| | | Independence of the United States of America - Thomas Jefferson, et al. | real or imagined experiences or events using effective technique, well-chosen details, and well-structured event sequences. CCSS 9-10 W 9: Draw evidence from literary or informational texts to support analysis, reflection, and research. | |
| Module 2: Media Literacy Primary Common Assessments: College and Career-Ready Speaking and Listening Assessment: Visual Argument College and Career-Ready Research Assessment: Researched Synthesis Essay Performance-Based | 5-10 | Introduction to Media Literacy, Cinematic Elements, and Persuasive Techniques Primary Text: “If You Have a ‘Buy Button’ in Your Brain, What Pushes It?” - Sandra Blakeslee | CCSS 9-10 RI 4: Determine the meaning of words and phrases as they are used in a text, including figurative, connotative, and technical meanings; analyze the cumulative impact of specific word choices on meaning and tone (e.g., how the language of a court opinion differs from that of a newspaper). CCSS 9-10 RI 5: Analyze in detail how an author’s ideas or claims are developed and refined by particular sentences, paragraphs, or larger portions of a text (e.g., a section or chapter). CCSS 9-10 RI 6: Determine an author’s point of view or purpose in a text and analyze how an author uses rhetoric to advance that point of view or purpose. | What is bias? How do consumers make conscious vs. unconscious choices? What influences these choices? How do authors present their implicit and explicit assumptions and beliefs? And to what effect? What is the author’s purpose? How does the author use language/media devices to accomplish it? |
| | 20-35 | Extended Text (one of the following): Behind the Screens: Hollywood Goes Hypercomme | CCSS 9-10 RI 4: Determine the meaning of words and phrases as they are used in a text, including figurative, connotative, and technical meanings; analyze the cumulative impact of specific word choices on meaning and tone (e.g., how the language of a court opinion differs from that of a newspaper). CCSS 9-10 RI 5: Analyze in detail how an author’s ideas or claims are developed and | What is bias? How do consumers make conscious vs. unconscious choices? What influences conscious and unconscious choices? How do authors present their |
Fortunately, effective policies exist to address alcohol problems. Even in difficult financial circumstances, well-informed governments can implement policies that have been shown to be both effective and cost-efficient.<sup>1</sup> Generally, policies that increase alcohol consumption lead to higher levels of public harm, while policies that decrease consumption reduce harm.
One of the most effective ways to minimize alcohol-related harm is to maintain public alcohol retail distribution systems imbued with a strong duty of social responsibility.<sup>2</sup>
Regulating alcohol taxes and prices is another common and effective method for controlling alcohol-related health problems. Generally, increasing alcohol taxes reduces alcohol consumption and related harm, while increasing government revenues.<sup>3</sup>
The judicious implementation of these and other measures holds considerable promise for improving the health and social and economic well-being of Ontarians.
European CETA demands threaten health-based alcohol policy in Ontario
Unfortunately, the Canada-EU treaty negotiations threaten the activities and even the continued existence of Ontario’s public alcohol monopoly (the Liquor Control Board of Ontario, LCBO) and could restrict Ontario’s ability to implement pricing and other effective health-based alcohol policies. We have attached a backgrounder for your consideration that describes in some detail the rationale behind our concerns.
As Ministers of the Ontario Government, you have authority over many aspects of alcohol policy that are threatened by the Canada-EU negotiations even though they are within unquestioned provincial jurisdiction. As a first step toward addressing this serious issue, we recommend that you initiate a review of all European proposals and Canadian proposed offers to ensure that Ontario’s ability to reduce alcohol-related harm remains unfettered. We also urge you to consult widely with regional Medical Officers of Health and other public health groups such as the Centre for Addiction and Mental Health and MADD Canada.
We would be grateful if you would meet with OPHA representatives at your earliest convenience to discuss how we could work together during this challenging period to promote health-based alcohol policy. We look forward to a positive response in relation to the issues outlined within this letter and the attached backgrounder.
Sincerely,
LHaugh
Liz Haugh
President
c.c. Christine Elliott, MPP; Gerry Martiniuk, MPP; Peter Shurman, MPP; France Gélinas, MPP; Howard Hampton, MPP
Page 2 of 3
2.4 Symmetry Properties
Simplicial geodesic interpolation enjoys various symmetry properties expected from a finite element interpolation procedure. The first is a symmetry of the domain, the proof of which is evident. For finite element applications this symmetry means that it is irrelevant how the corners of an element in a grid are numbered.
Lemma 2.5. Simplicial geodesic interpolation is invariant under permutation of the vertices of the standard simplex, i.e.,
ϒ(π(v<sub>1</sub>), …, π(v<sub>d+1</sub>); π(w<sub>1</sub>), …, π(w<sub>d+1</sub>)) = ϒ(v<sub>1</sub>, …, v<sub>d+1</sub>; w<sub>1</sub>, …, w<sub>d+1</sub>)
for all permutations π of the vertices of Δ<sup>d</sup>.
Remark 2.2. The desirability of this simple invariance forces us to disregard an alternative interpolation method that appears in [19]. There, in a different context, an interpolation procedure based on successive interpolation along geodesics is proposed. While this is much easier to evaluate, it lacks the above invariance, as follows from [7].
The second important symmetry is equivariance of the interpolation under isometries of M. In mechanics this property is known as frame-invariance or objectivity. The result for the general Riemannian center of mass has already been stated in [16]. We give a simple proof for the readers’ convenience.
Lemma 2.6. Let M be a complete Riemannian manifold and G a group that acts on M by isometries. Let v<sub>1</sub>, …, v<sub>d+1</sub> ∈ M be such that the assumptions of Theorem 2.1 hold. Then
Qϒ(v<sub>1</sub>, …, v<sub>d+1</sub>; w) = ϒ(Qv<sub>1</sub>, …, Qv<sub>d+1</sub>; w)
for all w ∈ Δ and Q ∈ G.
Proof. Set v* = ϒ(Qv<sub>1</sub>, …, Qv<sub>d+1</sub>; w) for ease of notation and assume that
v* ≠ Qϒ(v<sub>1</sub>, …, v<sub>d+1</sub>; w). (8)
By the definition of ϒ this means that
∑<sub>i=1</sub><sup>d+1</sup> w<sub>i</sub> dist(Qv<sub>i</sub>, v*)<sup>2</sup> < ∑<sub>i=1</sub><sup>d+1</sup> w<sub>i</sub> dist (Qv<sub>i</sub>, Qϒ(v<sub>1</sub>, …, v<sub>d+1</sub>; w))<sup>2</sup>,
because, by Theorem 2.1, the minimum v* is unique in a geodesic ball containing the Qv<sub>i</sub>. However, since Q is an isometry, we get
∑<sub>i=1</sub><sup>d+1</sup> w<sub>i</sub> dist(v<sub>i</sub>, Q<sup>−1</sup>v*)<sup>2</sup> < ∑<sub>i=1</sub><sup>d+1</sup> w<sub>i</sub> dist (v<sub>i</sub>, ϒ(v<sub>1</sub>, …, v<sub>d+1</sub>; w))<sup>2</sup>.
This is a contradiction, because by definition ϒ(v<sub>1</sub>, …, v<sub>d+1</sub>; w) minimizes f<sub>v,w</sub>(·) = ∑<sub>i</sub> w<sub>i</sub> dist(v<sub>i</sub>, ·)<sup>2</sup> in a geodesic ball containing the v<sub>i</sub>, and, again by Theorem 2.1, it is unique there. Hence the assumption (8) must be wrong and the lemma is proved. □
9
..........
## Activity
Taking the material above, extract exactly and only the lines from the line with "Remark 2.2. The" to the line with "w<sub>i</sub> dist(Qv<sub>i</sub>, v*)<sup>2</sup>", inclusive of both.

## Your solution
Remark 2.2. The desirability of this simple invariance forces us to disregard an alternative interpolation method that appears in [19]. There, in a different context, an interpolation procedure based on successive interpolation along geodesics is proposed. While this is much easier to evaluate, it lacks the above invariance, as follows from [7].
The second important symmetry is equivariance of the interpolation under isometries of M. In mechanics this property is known as frame-invariance or objectivity. The result for the general Riemannian center of mass has already been stated in [16]. We give a simple proof for the readers’ convenience.
Lemma 2.6. Let M be a complete Riemannian manifold and G a group that acts on M by isometries. Let v<sub>1</sub>, …, v<sub>d+1</sub> ∈ M be such that the assumptions of Theorem 2.1 hold. Then
Qϒ(v<sub>1</sub>, …, v<sub>d+1</sub>; w) = ϒ(Qv<sub>1</sub>, …, Qv<sub>d+1</sub>; w)
for all w ∈ Δ and Q ∈ G.
Proof. Set v* = ϒ(Qv<sub>1</sub>, …, Qv<sub>d+1</sub>; w) for ease of notation and assume that
v* ≠ Qϒ(v<sub>1</sub>, …, v<sub>d+1</sub>; w). (8)
By the definition of ϒ this means that
∑<sub>i=1</sub><sup>d+1</sup> w<sub>i</sub> dist(Qv<sub>i</sub>, v*)<sup>2</sup> < ∑<sub>i=1</sub><sup>d+1</sup> w<sub>i</sub> dist (Qv<sub>i</sub>, Qϒ(v<sub>1</sub>, …, v<sub>d+1</sub>; w))<sup>2</sup>,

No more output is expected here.